■ ЗАДАНИЕ 1: Оформите в виде нумерованного списка строки записей, начиная со строки с "Document page, 1241x1754 pixels." и заканчивая строкой с "1523, 1063, 1547]" включительно. Пустые строки не включайте.

★ ★ ★

Это подлинный представитель английской империалистической аристократии. Он очень культурен и умен, ему все понятно, он иронизирует над Англией, ее политикой, ее армией, чаще – над самим собой. Его ирония изящна и цинична. Но это вовсе не развинченный и сомневающийся в себе аристократ. Наоборот, это подлинный представитель настоящих хозяев. Он позволяет себе отрицать промахи своей «компании».
Он ясно видит, когда положение становится безнадежным, и готов идти на уступки, но на самом деле за его циничными насмешками чувствуется такая же циничная жестокость. С вежливыми и умными прибаутками, радуясь, что в подсудимом он нашел «остроумного джентльмена», он тем не менее вешает этого джентльмена. Так же точно британский генерал проводит какие угодно кары самого жестокого свойства, если это необходимо для сохранения власти его класса.
Орудием власти класса, к которому принадлежит генерал Бэргойн, является английская солдатчина. Шоу частенько возвращается к критике английской солдатчины. Он дает в этом отношении еще несколько необычайно блестящих черт в самой последней своей комедии – «Слишком правдивый, чтобы быть красивым» 4 . И в данной пьесе бурбон майор – тупой, честный, храбрый и вместе с тем негодяй именно в силу своего бурбонства, безмозглый и безмолвный офицер-сержант, склонный брать взятки, болтать, добродушничать, но готовый выполнить безропотно любое, самое жестокое приказание, – это вот солдатчина. За армией как целым Шоу начисто отрицает патриотизм, указывая на то, сколько небриттов состоит в этой армии.
К политической стороне пьесы относятся, конечно, и описания американцев. Американское мещанство изображено беспощадно. И для того, чтобы у публики не было никаких иллюзий и чрезмерных симпатий к освобождающейся Америке, Шоу в своих комментариях к пьесе 5 прямо говорит о том, что свободная Америка, правда, не вешает, как вешала Англия, но зато широко употребляет электрический стул против таких же великодушных «бунтарей», какими он изобразил лучших ее сынов XVIII века.

★ ★ ★

■ ЗАДАНИЕ 2: Воспроизведите фрагмент текста о пьесе Шоу, начиная с "Он ясно видит, когда" и заканчивая "власти его класса.", заменив везде "джентльмена" на "господина".

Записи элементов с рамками
★ ★ ★

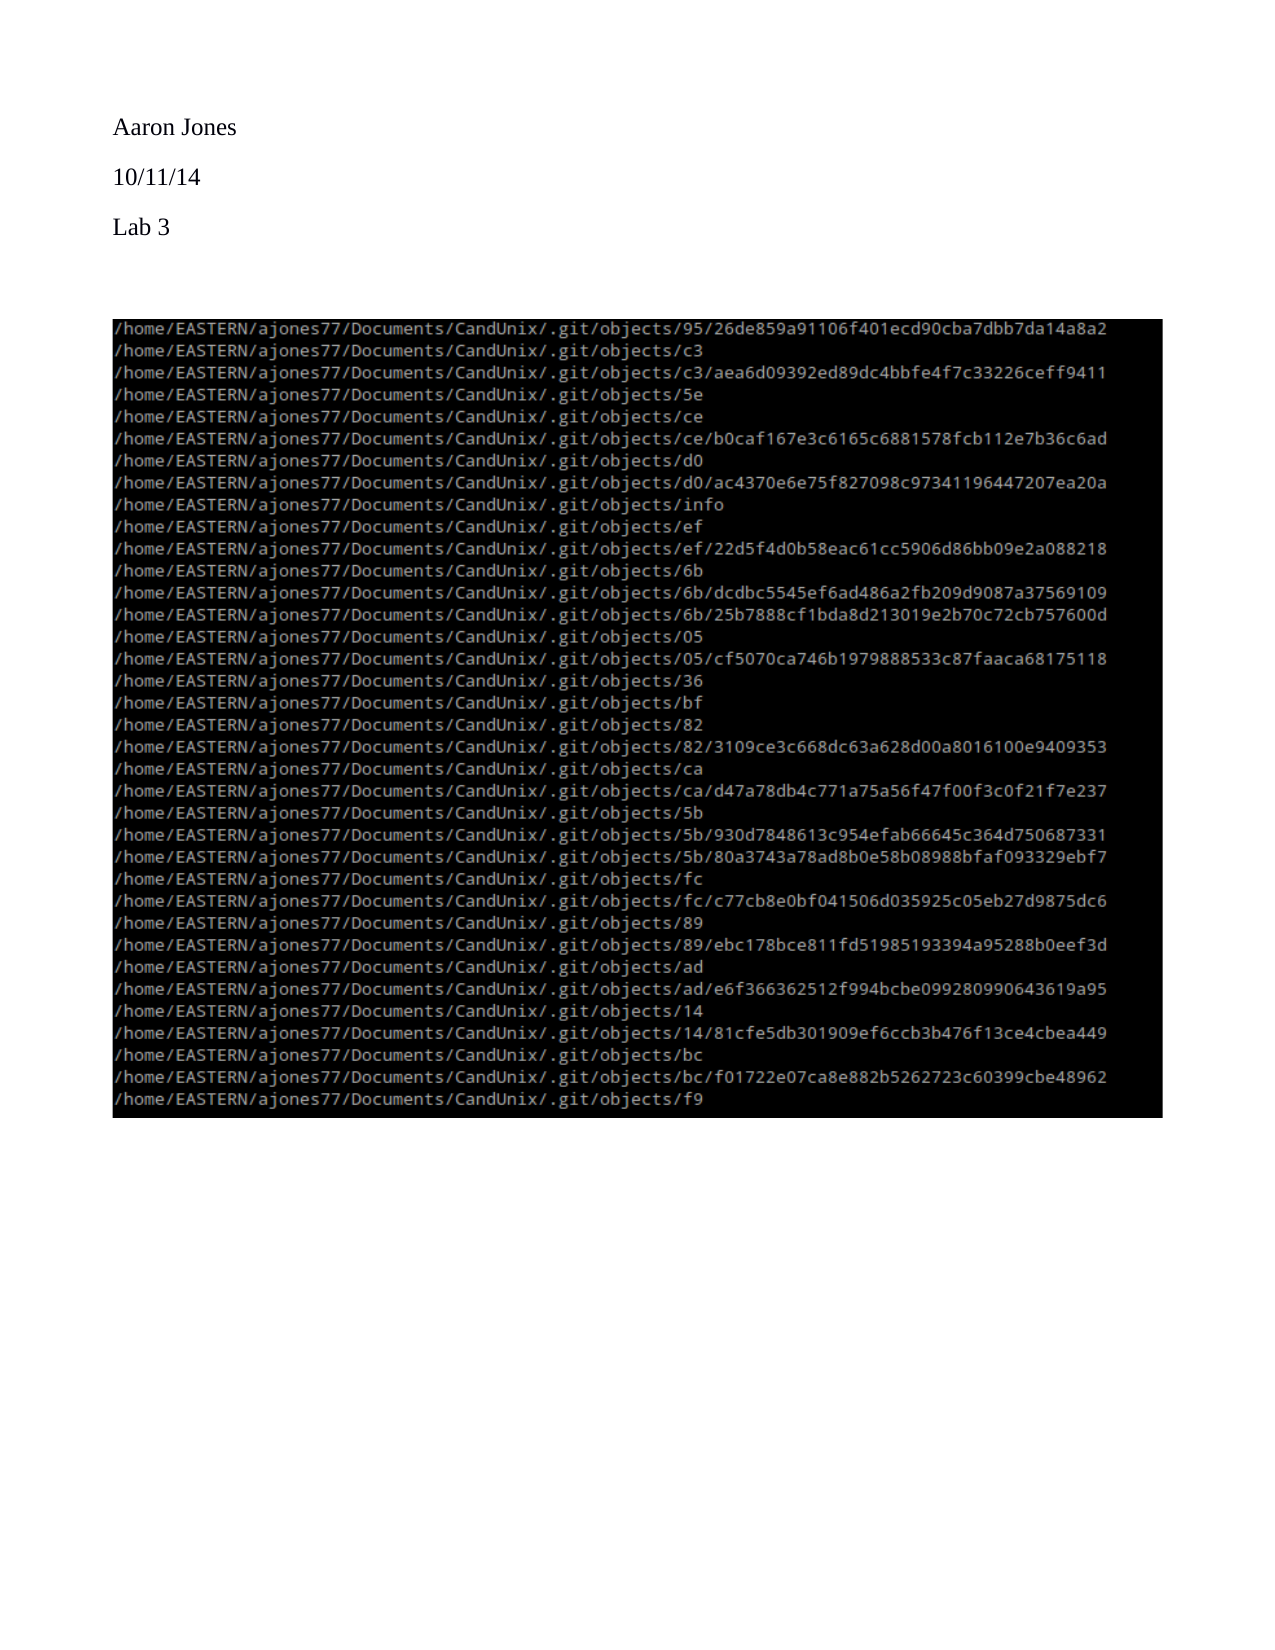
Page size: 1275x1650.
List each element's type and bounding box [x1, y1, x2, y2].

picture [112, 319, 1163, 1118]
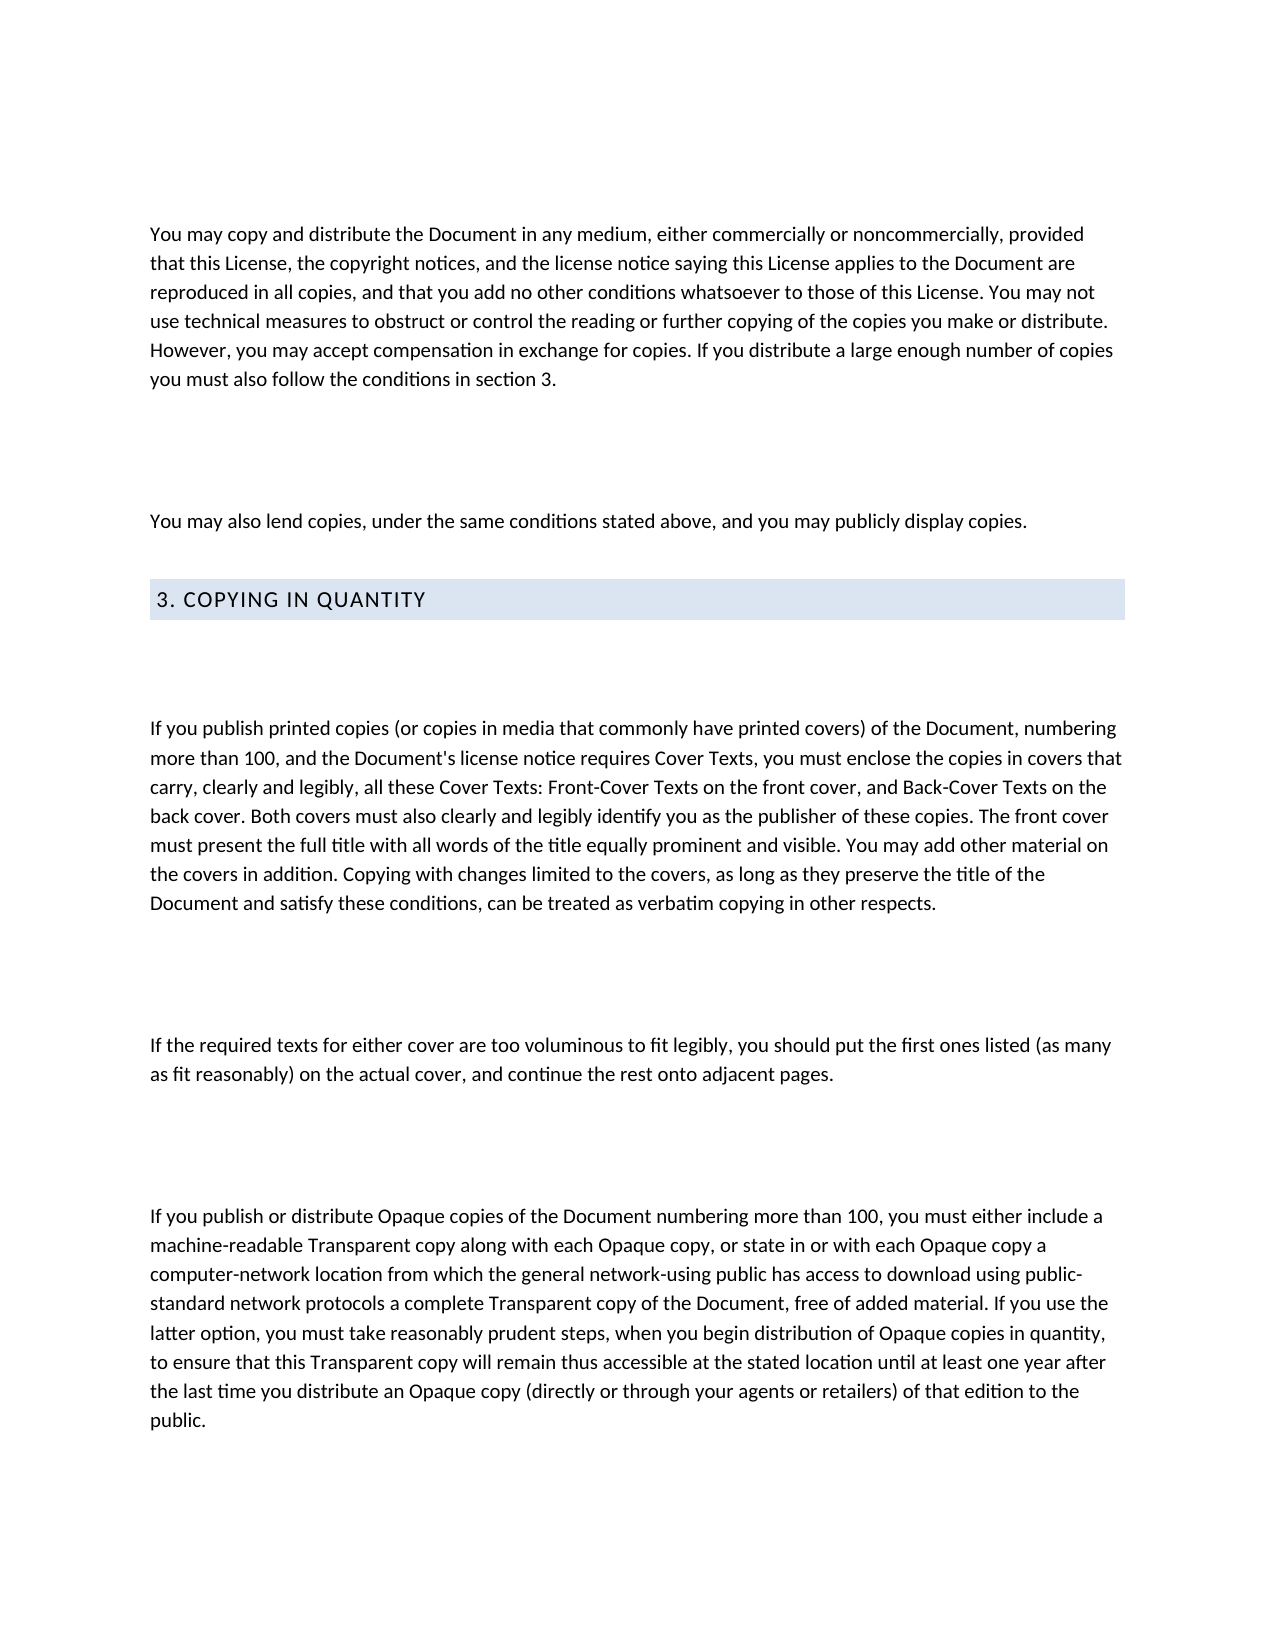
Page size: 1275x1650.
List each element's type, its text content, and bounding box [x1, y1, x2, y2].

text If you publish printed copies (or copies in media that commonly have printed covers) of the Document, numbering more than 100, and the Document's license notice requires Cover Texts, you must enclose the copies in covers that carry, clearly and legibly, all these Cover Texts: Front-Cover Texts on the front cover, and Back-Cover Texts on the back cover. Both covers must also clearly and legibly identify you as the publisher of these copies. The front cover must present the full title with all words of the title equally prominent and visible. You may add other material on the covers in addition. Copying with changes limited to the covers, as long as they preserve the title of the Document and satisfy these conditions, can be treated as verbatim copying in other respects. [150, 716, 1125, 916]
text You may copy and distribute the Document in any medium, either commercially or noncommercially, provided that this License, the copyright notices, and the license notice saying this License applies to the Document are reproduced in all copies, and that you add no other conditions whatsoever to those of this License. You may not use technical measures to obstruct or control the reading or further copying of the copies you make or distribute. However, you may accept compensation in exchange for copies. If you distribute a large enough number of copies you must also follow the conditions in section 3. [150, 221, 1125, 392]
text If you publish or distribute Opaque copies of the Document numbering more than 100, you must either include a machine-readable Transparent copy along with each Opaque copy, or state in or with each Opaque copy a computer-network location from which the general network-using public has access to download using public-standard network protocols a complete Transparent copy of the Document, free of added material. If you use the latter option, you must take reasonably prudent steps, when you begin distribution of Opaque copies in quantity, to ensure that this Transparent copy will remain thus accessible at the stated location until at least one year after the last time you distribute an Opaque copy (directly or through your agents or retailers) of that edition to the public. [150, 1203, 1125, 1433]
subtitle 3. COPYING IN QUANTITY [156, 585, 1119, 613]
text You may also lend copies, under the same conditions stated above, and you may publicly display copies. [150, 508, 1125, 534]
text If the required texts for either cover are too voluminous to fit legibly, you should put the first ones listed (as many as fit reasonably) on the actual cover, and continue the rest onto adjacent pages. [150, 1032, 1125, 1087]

★ ★ ★

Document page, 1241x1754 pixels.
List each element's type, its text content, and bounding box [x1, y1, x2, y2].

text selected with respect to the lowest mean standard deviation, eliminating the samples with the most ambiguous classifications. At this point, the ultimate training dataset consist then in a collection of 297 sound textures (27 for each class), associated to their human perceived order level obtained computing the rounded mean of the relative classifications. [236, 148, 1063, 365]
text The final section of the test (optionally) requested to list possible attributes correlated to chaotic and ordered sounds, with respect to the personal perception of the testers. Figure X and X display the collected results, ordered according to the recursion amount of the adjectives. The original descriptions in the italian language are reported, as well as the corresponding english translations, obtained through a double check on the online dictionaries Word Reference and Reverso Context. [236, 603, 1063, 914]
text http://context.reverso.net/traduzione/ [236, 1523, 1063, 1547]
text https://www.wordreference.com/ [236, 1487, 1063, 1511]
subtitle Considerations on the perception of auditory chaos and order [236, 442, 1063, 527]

★ ★ ★

■ ПИСЬМЕННЫЙ ОТВЕТ 1:
1. Document page, 1241x1754 pixels.
2. List each element's type, its text content, and bounding box [x1, y1, x2, y2].
3. text selected with respect to the lowest mean standard deviation, eliminating the samples with the most ambiguous classifications. At this point, the ultimate training dataset consist then in a collection of 297 sound textures (27 for each class), associated to their human perceived order level obtained computing the rounded mean of the relative classifications. [236, 148, 1063, 365]
4. text The final section of the test (optionally) requested to list possible attributes correlated to chaotic and ordered sounds, with respect to the personal perception of the testers. Figure X and X display the collected results, ordered according to the recursion amount of the adjectives. The original descriptions in the italian language are reported, as well as the corresponding english translations, obtained through a double check on the online dictionaries Word Reference and Reverso Context. [236, 603, 1063, 914]
5. text http://context.reverso.net/traduzione/ [236, 1523, 1063, 1547]

■ ПИСЬМЕННЫЙ ОТВЕТ 2:
Он ясно видит, когда положение становится безнадежным, и готов идти на уступки, но на самом деле за его циничными насмешками чувствуется такая же циничная жестокость. С вежливыми и умными прибаутками, радуясь, что в подсудимом он нашел «остроумного господина», он тем не менее вешает этого господина. Так же точно британский генерал проводит какие угодно кары самого жестокого свойства, если это необходимо для сохранения власти его класса.